======== Listed records

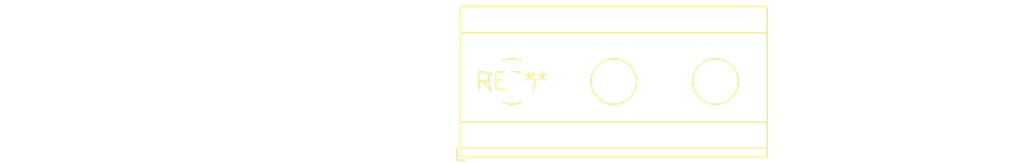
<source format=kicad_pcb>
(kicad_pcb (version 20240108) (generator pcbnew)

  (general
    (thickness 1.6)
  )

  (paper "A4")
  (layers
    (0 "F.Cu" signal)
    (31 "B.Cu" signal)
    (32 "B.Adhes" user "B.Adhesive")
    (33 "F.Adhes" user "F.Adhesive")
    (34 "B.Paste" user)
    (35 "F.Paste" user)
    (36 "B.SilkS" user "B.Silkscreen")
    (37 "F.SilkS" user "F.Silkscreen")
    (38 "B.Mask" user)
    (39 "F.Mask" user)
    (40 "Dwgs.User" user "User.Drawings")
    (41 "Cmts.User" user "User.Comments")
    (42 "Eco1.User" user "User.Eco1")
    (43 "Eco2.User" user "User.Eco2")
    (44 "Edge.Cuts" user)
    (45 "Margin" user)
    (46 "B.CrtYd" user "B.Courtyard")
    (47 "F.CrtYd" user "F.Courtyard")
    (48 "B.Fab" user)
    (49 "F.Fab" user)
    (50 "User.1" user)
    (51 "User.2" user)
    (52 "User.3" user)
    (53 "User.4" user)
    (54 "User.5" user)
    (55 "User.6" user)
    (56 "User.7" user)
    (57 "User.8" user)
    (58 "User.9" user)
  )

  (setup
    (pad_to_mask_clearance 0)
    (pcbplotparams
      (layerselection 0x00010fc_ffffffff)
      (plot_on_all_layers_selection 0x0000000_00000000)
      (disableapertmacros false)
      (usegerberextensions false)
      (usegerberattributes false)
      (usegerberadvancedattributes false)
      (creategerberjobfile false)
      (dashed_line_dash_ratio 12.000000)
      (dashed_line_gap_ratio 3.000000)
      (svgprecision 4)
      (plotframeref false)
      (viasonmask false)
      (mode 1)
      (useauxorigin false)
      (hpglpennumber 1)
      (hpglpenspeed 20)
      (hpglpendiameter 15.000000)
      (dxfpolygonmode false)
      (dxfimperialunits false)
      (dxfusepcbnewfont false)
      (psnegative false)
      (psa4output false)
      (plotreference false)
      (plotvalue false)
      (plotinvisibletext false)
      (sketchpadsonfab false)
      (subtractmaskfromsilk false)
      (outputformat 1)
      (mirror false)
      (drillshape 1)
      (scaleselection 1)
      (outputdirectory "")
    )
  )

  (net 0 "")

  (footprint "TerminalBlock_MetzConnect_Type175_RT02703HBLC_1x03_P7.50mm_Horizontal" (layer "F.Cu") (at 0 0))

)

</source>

================
======== Listed records

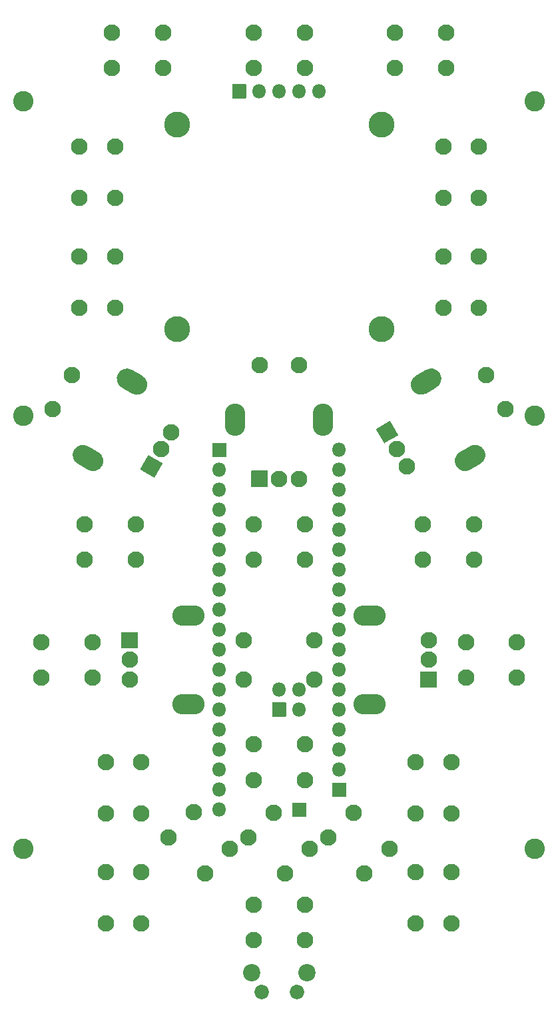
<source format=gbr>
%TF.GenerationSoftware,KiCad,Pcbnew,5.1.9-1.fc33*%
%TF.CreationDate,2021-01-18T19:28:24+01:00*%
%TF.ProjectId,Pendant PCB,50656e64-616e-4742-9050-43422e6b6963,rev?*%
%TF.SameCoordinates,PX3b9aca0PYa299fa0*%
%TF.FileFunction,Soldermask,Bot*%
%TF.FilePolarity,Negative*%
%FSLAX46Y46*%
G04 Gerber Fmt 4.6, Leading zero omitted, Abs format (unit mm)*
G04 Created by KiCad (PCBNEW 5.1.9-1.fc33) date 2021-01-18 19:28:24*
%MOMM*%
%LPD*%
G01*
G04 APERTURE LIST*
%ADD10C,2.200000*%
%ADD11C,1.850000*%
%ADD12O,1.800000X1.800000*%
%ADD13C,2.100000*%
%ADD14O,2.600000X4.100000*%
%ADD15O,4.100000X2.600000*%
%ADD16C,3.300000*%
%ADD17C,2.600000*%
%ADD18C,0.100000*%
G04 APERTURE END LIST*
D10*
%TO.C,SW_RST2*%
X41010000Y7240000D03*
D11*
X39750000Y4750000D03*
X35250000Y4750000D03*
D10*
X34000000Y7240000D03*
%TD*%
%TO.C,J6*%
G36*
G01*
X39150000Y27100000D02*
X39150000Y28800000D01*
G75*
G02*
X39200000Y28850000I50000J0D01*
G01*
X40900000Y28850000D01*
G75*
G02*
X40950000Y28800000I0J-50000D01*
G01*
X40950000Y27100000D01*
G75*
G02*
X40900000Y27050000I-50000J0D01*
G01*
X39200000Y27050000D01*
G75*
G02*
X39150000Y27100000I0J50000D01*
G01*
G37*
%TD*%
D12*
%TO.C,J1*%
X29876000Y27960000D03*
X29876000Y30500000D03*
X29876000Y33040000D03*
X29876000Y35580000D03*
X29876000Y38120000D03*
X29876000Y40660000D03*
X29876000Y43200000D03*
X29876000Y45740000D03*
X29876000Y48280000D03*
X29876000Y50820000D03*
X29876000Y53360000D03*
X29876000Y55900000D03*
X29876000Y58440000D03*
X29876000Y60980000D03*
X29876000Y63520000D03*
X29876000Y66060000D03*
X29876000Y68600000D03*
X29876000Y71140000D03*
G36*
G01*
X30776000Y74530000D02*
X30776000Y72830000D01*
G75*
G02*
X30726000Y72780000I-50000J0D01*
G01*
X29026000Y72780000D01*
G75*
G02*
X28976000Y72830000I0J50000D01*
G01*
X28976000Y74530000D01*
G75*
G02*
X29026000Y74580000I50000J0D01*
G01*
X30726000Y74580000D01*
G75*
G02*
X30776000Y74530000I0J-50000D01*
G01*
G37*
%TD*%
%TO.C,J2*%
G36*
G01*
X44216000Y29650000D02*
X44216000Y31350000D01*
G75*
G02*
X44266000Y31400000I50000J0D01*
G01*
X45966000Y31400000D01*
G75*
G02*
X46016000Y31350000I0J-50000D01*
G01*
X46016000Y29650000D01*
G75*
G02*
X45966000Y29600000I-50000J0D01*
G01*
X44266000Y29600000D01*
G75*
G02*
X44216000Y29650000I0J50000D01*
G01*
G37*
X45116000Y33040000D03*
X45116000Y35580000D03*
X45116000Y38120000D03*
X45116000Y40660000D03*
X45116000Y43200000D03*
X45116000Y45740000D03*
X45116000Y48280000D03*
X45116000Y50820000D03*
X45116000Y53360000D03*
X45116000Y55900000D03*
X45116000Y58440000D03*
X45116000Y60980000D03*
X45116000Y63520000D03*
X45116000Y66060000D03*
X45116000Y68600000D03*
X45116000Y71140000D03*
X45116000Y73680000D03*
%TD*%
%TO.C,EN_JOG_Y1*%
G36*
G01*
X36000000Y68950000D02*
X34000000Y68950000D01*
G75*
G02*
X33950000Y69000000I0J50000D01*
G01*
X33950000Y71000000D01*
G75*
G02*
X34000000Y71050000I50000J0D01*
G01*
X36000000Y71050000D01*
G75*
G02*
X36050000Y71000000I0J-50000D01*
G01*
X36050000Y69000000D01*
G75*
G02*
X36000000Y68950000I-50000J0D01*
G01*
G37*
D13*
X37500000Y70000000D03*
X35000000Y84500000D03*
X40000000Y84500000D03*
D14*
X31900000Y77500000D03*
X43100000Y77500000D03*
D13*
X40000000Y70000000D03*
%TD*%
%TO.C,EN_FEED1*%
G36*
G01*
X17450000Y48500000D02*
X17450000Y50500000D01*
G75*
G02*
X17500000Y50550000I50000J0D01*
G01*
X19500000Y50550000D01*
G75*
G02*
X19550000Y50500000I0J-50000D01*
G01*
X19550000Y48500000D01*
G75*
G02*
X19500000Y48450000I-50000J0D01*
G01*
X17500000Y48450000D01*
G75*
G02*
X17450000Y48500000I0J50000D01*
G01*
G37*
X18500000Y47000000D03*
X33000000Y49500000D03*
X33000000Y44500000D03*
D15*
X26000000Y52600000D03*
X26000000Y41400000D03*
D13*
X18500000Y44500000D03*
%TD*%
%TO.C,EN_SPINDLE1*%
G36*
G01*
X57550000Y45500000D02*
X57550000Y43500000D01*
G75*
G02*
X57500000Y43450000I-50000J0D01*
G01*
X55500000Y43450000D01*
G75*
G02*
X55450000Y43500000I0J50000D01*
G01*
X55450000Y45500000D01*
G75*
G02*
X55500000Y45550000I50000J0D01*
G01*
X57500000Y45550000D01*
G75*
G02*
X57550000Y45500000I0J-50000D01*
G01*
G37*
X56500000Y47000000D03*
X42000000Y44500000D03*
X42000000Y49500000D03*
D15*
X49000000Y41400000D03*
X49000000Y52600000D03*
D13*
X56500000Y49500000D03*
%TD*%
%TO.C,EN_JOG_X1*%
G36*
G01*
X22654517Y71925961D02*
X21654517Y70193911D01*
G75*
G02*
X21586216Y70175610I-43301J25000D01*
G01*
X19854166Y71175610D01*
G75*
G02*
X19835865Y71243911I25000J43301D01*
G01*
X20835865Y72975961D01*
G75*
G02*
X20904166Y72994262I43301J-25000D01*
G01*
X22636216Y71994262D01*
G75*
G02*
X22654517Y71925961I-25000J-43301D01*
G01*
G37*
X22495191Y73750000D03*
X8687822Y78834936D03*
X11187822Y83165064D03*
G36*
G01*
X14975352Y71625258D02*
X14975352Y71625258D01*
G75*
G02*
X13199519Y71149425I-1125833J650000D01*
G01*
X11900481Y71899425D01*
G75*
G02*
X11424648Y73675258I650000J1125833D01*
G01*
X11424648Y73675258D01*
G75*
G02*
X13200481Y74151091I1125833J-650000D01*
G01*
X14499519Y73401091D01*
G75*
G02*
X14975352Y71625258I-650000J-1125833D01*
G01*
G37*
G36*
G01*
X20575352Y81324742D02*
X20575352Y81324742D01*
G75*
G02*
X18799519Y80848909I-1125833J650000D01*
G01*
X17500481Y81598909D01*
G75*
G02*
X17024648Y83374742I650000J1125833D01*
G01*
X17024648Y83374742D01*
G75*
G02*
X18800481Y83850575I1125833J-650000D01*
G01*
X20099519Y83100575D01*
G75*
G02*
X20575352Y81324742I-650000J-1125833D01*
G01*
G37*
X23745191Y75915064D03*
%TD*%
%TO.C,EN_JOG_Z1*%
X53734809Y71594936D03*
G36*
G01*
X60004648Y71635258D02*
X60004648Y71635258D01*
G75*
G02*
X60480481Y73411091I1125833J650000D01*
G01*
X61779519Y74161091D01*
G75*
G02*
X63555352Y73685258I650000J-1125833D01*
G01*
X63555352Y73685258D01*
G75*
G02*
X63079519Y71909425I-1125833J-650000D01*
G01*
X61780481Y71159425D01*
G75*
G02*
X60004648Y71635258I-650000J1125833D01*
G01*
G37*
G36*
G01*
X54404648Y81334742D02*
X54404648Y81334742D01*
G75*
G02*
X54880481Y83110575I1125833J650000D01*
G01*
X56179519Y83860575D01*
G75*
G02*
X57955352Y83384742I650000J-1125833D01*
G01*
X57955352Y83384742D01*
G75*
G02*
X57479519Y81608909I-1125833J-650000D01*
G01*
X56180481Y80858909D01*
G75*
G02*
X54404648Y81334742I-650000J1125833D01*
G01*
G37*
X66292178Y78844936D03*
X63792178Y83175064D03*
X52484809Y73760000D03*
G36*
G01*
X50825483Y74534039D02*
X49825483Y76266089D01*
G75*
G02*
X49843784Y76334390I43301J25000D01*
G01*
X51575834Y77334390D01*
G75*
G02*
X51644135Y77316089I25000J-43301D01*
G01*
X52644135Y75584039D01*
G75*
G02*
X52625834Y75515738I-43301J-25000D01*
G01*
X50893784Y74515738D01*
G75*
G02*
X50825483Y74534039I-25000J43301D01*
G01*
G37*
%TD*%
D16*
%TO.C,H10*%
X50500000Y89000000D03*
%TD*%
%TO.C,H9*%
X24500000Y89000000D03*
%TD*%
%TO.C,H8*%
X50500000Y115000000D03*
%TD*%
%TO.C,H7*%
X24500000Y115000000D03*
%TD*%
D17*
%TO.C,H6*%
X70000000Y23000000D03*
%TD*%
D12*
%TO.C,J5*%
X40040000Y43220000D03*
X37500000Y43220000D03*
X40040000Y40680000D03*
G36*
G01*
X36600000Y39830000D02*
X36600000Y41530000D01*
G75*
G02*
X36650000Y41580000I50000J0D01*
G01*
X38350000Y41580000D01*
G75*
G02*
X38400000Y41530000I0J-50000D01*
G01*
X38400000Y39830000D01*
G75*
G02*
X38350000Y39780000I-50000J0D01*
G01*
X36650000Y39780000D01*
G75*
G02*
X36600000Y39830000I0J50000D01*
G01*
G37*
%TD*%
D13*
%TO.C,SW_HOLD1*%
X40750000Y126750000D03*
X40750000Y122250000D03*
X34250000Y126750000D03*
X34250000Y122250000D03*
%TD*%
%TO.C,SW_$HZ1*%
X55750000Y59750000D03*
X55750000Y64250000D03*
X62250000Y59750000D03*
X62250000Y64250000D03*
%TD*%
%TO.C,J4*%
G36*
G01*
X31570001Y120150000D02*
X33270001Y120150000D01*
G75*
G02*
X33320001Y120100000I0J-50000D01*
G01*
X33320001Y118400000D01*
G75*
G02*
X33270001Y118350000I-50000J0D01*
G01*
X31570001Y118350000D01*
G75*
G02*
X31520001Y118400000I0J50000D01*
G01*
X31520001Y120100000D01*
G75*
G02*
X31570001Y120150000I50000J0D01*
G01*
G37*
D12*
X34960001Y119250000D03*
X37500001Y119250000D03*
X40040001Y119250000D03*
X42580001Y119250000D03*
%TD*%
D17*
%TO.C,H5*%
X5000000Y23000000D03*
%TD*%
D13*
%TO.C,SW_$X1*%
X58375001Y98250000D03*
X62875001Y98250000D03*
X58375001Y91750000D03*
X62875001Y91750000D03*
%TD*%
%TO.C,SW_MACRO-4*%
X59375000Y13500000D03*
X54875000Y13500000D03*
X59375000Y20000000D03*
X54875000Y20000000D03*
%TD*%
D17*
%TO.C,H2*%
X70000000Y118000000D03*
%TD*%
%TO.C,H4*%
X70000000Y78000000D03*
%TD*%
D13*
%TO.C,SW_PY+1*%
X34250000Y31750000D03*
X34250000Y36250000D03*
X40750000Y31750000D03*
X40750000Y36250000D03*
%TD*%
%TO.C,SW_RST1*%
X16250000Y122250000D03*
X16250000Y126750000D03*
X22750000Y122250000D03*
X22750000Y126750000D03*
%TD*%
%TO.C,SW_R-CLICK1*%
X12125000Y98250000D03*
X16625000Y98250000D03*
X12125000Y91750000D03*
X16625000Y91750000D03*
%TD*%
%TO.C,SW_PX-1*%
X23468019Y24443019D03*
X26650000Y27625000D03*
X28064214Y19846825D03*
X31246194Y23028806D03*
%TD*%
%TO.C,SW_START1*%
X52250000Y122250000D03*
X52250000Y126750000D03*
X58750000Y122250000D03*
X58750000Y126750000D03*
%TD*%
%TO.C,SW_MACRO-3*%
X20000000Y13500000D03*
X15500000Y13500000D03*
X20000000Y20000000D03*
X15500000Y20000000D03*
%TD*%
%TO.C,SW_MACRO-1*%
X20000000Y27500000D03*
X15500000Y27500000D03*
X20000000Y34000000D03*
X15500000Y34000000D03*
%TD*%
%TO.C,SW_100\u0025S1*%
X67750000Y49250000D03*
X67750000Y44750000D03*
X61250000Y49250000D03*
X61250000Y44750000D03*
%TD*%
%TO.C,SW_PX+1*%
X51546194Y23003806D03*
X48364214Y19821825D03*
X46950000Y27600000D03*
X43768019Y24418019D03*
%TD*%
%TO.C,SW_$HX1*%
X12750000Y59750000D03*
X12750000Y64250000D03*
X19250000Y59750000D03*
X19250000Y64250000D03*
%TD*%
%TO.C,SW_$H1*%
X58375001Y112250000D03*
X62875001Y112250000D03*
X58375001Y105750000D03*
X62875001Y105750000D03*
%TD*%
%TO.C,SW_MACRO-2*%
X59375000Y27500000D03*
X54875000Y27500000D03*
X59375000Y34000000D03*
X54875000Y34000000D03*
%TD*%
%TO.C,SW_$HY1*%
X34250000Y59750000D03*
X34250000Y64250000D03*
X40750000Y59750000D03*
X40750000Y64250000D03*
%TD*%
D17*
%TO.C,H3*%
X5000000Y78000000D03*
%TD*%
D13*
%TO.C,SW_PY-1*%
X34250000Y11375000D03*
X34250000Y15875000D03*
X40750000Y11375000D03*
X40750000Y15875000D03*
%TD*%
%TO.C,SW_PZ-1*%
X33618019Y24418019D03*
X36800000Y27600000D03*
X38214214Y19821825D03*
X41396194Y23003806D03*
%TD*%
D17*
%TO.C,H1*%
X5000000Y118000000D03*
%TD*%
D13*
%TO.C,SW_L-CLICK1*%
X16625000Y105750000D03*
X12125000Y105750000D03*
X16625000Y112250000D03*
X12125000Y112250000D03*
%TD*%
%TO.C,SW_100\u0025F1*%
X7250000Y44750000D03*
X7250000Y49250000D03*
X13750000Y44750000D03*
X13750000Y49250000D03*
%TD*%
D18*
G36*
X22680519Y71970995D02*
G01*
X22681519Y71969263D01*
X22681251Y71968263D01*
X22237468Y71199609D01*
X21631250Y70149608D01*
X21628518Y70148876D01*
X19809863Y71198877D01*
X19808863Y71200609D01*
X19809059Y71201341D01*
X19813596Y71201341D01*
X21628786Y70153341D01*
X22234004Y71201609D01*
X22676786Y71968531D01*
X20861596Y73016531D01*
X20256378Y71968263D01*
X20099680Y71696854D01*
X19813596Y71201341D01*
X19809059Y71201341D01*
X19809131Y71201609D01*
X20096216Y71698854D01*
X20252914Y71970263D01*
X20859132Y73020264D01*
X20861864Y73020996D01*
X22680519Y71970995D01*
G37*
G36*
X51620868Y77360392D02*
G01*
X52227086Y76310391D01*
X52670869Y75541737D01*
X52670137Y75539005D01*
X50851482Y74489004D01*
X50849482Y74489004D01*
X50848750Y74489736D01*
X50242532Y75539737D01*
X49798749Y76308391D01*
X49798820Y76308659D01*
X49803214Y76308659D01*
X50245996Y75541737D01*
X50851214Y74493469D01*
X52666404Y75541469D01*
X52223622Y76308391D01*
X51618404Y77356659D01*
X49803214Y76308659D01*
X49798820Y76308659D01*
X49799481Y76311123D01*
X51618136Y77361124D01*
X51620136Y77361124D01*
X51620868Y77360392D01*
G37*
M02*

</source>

================

> **What is required**:
Repeat the entries above verbatim, but only from the line that has "X50825483Y74534039I-25000J43301D01*" down to the line that has "X31570001Y120150000D02*", inclusive.

> **Response to this exercise**:
X50825483Y74534039I-25000J43301D01*
G01*
G37*
%TD*%
D16*
%TO.C,H10*%
X50500000Y89000000D03*
%TD*%
%TO.C,H9*%
X24500000Y89000000D03*
%TD*%
%TO.C,H8*%
X50500000Y115000000D03*
%TD*%
%TO.C,H7*%
X24500000Y115000000D03*
%TD*%
D17*
%TO.C,H6*%
X70000000Y23000000D03*
%TD*%
D12*
%TO.C,J5*%
X40040000Y43220000D03*
X37500000Y43220000D03*
X40040000Y40680000D03*
G36*
G01*
X36600000Y39830000D02*
X36600000Y41530000D01*
G75*
G02*
X36650000Y41580000I50000J0D01*
G01*
X38350000Y41580000D01*
G75*
G02*
X38400000Y41530000I0J-50000D01*
G01*
X38400000Y39830000D01*
G75*
G02*
X38350000Y39780000I-50000J0D01*
G01*
X36650000Y39780000D01*
G75*
G02*
X36600000Y39830000I0J50000D01*
G01*
G37*
%TD*%
D13*
%TO.C,SW_HOLD1*%
X40750000Y126750000D03*
X40750000Y122250000D03*
X34250000Y126750000D03*
X34250000Y122250000D03*
%TD*%
%TO.C,SW_$HZ1*%
X55750000Y59750000D03*
X55750000Y64250000D03*
X62250000Y59750000D03*
X62250000Y64250000D03*
%TD*%
%TO.C,J4*%
G36*
G01*
X31570001Y120150000D02*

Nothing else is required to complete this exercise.